Aim of the task —
Rewrite the entries from the line with "som ger samma" up to and including the line with "att jämföra. Och", changing "Siffrorna" to "Talen" and leaving everything else as it is. Return only those lines.

Dataset entries
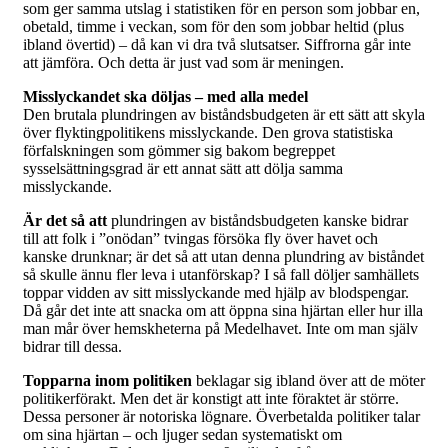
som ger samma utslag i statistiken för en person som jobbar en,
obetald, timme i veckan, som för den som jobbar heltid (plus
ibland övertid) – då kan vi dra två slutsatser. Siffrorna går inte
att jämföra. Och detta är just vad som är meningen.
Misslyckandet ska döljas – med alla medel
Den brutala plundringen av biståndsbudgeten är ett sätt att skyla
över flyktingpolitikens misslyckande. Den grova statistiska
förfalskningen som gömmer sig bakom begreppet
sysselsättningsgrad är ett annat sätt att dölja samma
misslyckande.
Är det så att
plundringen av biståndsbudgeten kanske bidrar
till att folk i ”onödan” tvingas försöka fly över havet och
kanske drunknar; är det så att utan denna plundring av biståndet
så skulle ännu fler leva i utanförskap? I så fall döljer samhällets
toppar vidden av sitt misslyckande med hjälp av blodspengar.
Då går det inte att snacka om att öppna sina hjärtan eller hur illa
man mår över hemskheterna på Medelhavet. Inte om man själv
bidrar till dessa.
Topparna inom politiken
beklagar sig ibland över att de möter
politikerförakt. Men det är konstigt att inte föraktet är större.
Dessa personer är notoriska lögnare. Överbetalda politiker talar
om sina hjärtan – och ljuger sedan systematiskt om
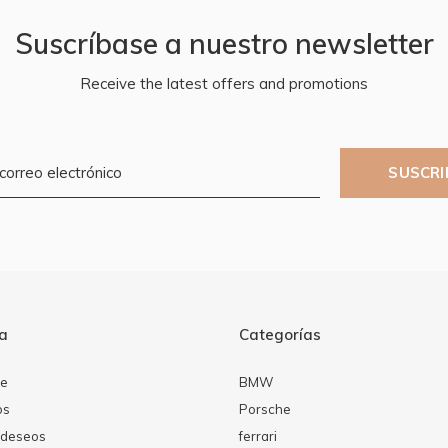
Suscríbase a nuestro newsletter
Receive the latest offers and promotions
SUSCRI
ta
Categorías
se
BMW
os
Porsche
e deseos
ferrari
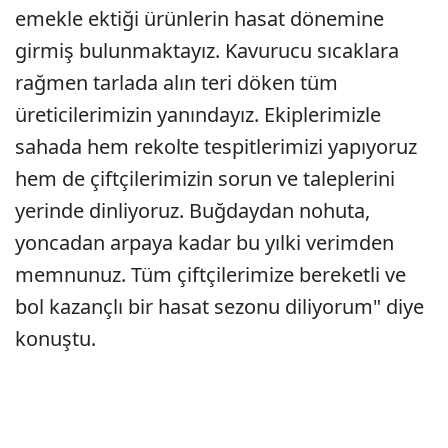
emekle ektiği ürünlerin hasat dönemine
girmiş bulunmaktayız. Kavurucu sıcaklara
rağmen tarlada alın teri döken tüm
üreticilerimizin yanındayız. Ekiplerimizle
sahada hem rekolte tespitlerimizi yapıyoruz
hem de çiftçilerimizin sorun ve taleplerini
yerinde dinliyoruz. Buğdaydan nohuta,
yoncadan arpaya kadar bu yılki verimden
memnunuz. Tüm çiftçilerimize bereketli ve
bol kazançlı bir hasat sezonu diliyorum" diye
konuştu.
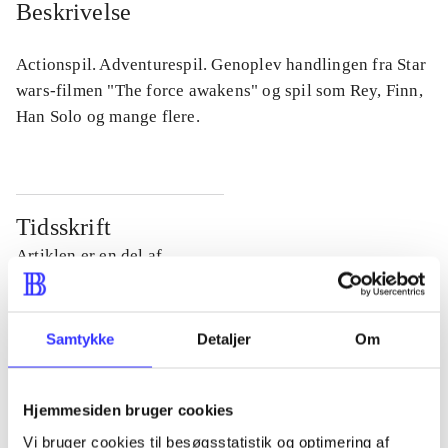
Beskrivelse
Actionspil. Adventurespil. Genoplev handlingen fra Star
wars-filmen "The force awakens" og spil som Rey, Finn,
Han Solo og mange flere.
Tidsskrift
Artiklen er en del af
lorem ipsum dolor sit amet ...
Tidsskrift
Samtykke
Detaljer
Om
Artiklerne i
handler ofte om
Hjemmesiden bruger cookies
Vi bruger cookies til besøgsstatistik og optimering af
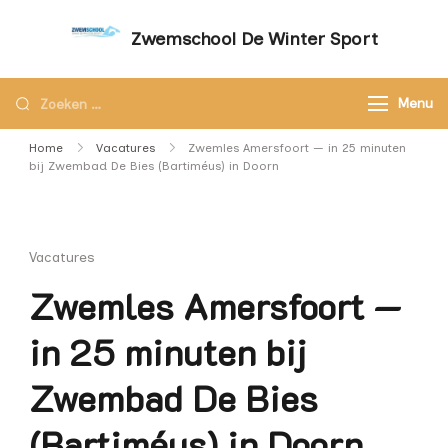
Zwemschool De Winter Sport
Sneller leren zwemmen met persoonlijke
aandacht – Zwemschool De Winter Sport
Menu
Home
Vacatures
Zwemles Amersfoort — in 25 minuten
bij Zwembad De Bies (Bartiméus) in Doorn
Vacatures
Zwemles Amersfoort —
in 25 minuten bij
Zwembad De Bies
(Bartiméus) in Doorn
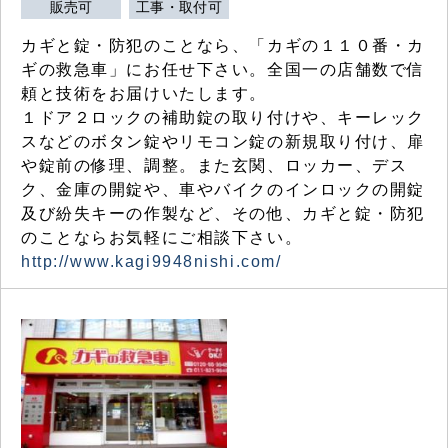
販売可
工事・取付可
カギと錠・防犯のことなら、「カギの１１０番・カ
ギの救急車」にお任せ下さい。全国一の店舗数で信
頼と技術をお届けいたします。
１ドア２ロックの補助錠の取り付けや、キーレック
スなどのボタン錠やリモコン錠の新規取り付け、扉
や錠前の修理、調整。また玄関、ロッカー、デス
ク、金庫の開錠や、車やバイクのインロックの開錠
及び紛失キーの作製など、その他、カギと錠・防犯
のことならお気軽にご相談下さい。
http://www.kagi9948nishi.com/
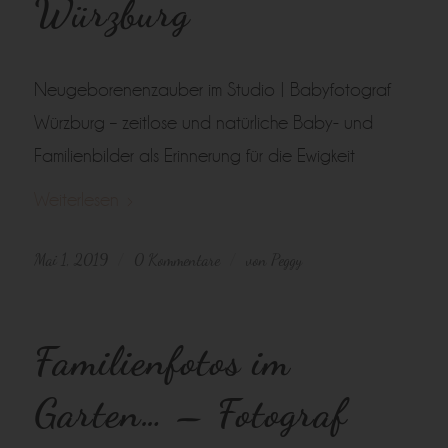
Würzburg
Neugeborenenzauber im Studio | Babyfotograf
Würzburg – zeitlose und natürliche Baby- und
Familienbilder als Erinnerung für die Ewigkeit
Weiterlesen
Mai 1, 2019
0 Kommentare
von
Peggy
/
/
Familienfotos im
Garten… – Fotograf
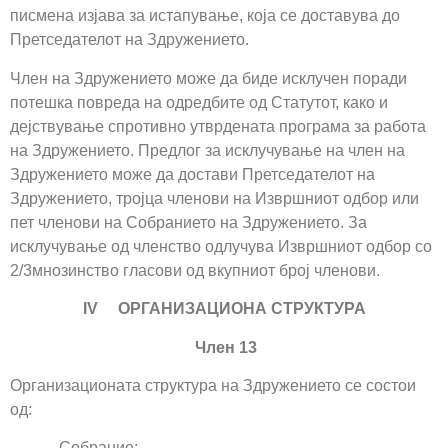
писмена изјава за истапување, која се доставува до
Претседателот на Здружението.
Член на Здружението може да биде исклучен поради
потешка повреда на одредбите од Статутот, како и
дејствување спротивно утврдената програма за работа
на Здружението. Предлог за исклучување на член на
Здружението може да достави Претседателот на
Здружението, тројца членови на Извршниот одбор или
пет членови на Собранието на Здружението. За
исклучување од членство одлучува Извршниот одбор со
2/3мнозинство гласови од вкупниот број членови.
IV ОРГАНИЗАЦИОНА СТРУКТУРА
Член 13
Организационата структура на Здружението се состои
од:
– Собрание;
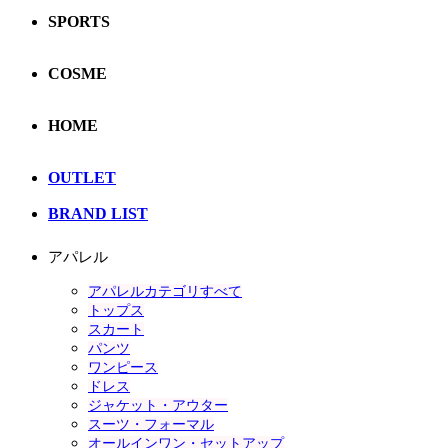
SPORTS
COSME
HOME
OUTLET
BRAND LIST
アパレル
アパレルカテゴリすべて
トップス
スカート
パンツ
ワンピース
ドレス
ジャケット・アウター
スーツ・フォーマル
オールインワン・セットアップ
--
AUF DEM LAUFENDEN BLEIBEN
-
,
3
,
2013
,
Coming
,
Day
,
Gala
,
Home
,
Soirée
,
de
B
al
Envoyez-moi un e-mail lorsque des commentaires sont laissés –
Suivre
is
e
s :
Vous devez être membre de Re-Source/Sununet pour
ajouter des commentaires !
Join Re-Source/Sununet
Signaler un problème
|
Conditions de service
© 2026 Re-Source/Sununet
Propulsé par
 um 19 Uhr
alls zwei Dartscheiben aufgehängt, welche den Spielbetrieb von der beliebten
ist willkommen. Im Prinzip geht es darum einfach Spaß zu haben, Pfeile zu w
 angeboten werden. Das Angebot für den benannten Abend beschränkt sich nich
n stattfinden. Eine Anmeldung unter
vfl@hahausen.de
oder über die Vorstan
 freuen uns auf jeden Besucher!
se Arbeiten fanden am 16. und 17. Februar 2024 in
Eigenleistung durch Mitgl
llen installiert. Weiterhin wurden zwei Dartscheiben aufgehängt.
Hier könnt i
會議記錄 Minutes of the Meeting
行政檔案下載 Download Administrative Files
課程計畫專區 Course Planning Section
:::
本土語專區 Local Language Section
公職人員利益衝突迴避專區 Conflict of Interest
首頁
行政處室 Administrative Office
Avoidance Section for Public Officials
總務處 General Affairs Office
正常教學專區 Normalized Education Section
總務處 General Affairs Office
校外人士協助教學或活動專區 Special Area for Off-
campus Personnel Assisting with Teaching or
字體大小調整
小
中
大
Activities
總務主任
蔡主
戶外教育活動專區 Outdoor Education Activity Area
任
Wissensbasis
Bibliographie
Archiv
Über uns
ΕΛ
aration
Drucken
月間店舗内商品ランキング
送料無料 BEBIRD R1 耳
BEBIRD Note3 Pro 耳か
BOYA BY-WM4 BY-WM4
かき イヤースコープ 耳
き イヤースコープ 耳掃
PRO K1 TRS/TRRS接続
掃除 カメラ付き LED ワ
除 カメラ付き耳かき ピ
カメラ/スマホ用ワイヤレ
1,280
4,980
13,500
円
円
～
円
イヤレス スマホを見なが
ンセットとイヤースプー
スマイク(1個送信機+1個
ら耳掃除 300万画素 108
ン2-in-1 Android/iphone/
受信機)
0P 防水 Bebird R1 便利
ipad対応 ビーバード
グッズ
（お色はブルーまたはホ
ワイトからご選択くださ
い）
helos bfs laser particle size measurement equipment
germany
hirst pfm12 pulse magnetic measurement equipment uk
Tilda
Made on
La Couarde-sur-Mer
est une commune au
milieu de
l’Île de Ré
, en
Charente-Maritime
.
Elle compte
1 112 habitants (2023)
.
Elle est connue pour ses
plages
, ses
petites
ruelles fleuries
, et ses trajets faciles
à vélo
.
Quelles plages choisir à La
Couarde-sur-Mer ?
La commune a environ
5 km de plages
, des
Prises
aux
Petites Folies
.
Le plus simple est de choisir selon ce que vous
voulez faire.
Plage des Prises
==
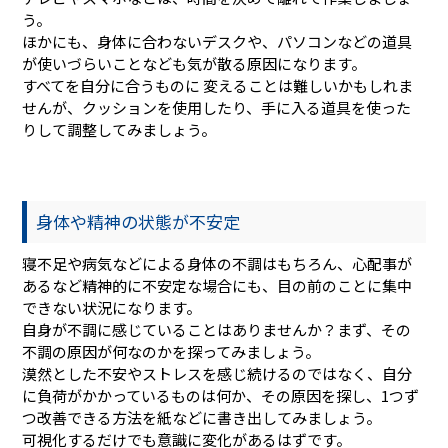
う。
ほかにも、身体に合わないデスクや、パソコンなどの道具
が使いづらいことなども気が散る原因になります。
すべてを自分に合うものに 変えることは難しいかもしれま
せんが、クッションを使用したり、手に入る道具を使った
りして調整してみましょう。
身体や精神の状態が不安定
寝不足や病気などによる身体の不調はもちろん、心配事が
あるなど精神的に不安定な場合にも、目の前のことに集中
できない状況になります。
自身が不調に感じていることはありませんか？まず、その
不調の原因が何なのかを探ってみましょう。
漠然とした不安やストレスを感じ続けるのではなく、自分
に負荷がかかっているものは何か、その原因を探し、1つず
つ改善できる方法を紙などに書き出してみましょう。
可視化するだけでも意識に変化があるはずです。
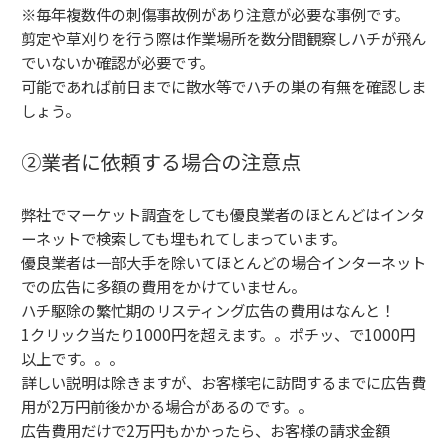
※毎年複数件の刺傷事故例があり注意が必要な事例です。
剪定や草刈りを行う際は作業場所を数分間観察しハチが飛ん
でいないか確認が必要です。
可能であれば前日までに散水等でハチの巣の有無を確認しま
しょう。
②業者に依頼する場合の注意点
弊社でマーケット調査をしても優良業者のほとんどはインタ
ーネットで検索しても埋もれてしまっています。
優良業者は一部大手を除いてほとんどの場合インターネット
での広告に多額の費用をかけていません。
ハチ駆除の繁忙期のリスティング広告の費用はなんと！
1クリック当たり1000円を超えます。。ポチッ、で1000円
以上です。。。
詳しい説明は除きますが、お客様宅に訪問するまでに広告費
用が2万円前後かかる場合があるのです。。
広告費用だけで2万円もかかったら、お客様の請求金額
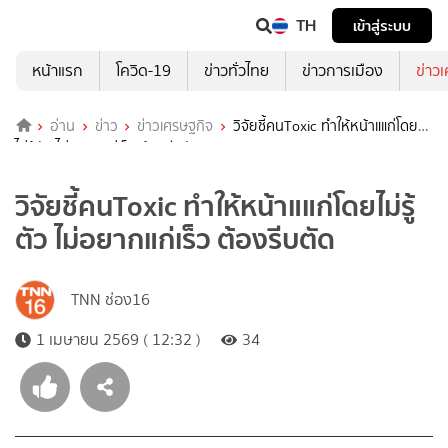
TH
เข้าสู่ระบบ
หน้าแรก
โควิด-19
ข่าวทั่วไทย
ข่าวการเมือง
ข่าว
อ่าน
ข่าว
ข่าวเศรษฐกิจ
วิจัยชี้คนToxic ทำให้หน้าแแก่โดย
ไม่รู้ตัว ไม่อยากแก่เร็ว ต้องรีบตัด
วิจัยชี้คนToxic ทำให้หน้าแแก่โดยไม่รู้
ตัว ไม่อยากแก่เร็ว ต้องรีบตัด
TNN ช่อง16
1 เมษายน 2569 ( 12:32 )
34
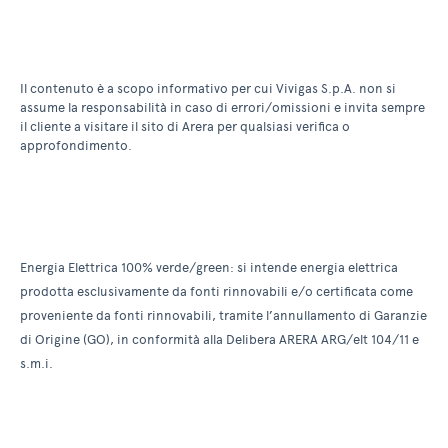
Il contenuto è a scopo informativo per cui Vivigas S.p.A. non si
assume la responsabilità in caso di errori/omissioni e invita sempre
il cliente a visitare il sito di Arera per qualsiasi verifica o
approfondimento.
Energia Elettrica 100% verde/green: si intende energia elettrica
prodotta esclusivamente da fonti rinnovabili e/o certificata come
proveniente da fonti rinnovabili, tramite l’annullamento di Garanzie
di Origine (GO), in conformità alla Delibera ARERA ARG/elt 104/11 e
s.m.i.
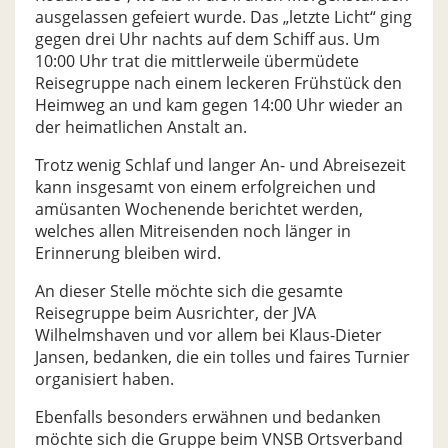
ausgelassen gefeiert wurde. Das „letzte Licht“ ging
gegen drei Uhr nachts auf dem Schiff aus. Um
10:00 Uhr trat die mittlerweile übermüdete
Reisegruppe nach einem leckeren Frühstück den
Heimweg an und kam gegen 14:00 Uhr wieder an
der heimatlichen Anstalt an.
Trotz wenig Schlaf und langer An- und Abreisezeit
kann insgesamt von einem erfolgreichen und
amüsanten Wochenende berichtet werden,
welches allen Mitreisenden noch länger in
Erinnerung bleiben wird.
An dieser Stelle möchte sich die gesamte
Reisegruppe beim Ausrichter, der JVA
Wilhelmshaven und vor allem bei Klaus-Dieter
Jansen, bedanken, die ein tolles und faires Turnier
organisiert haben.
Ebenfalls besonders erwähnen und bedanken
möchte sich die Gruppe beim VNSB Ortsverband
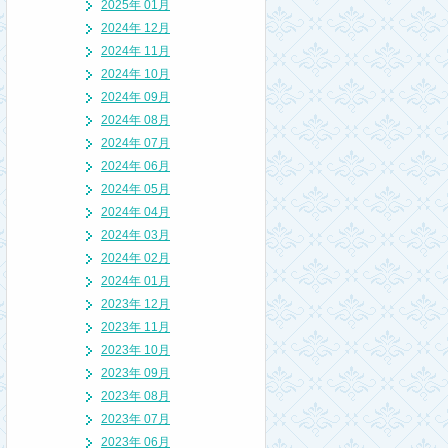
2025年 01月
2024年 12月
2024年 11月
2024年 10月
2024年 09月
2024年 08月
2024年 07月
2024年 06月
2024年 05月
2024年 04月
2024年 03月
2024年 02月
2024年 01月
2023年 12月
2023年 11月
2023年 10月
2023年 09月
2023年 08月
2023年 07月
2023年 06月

Result —
som ger samma utslag i statistiken för en person som jobbar en,
obetald, timme i veckan, som för den som jobbar heltid (plus
ibland övertid) – då kan vi dra två slutsatser. Talen går inte
att jämföra. Och detta är just vad som är meningen.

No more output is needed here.